Il testo, dopo un necessario chiarimento sulle definizioni
presenti (art. 1), si sviluppa richiamando le particolari
situazioni di vulnerabilità delle donne e dei bambini
con disabilità, insiste sui concetti forti di eguaglianza
e non discriminazione (art. 5) come fonte ispiratrice
dell’intero documento, sottolinea l’importanza di garantire
alle persone con disabilità accessibilità in tutti gli
ambiti della vita (art. 9), ribadisce l’importanza della
protezione dell’integrità delle persone (art. 17) insistendo
sull’abolizione dell’istituzionalizzazione e sulla cessazione
di trattamenti involontari di persone con disabilità,
sancisce la vitale importanza per le persone con disabilità
di vivere in maniera indipendente, inclusi nella vita
di comunità (art. 19). Dopo l’elencazione di alcuni
diritti civili e politici (artt. 20-23, 29, 30) ed economici,
sociali e culturali quali l’istruzione, l’educazione,
la salute e il lavoro (artt.24-28), la Convenzione arriva
a trattare temi “scottanti” quali la cooperazione (art.

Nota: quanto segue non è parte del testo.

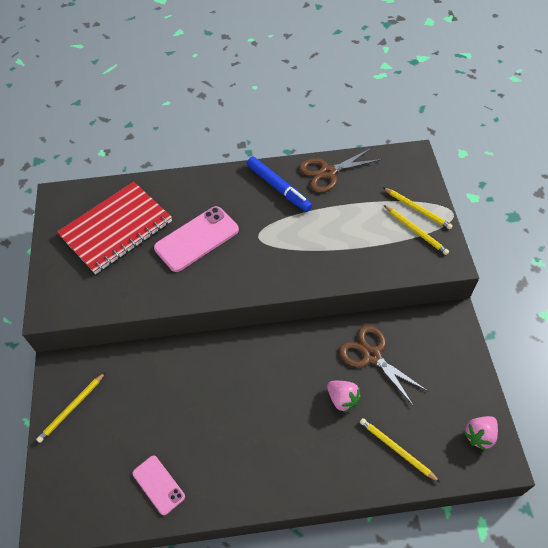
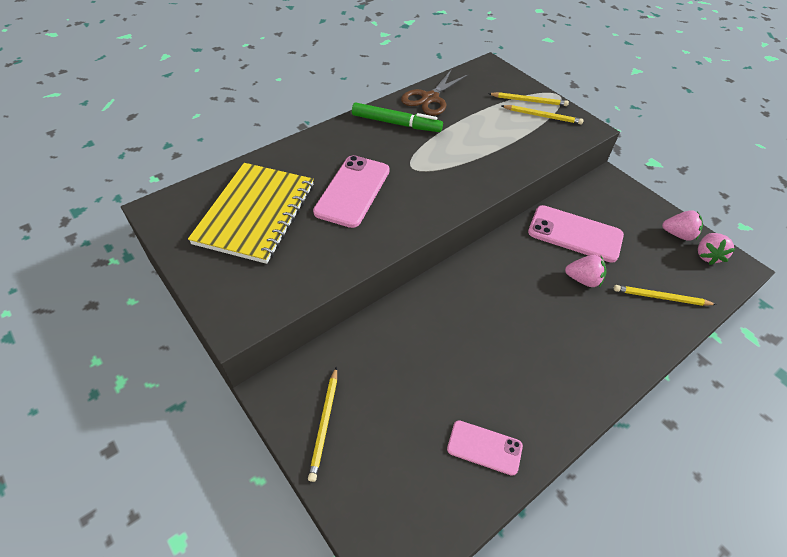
camera: 35 degrees left, 5 degrees down
red notebook [57,182,172,274] -> yellow notebook [188,163,314,264]
blue marker [247,157,312,212] -> green marker [352,103,443,132]
brown scissors [339,325,429,406] -> pink phone [528,205,624,263]
none -> pink strawberry [662,210,703,241]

32) e il monitoraggio internazionale (art. 35), prevedendo,
oltre al monitoraggio e all’implementazione a livello
nazionale (art. 33), un meccanismo di rapporti che gli
Stati parte devono sottoporre a un Comitato per i diritti
delle persone con disabilità di ipotizzabile istituzione
in seno al sistema Onu dei Comitati ad hoc (artt. 34-39),
considerando pure la realtà di comporre una Conferenza
degli Stati parte per discutere periodicamente di argomenti
inerenti la Convenzione (art. 40). Il testo approvato
si conclude con le indicazioni formali riguardanti l’entrata
in vigore (art. 45), prevista al momento del deposito
del ventesimo strumento di ratifica per mano degli Stati
parte.
L’Assemblea Generale, nella sua sessantunesima sessione
del settembre 2006, non ha inserito in agenda l’adozione
della Convenzione; si aspetta dunque la prossima sessione
per l’ultimo, fondamentale passo, per l’acquisizione
di questo importantissimo strumento da parte della comunità
internazionale, che doterà 600 milioni di persone con
disabilità di uno strumento vigoroso che obblighi gli
Stati ai necessari adempimenti per consentire la piena
partecipazione nella vita di comunità, la realizzazione
personale di queste persone per secoli soggette a emarginazioni
e discriminazioni, ma ora pronte a rivendicare la propria
dignità e libertà, nel segno di un effettivo diritto
alla vita per tutti, omnes includendos.
1 Archivio “Pace Diritti Umani” – Bollettino
n. 26-27. Supplemento al numero 1/2004 della Rivista
“Pace Diritti Umani” (pagg. 2-3).
2 si veda G. Padovani, “Storia del trattamento sociale
delle persone con disabilità”, 2006.
3 Archivio “Pace Diritti Umani” – Bollettino n. 26-27.
Supplemento al numero 1/2004 della Rivista “Pace Diritti
Umani” (pag. 3).
4 L’International Bill of Human Rights rappresenta la
fonte principale della produzione normativa sui diritti
umani, ed è composto dalla Dichiarazione universale
dei diritti dell’uomo (1949) e dai due Patti internazionali
del 1966 con relativi Protocolli (comunicazioni individuali
e abolizione della pena di morte).
5 Tale approccio prescrive l’attiva partecipazione delle
Organizzazioni non governative al processo di negoziazione,
l’impegno per una dimensione universale della Convenzione,
la spinta al processo di ratifica e alla creazione di
meccanismi di monitoraggio (machinery).
6 Santa Sede, Autorità nazionale palestinese, Organizzazione
della Conferenza islamica.
7 acronimo per Disabled People Organizations.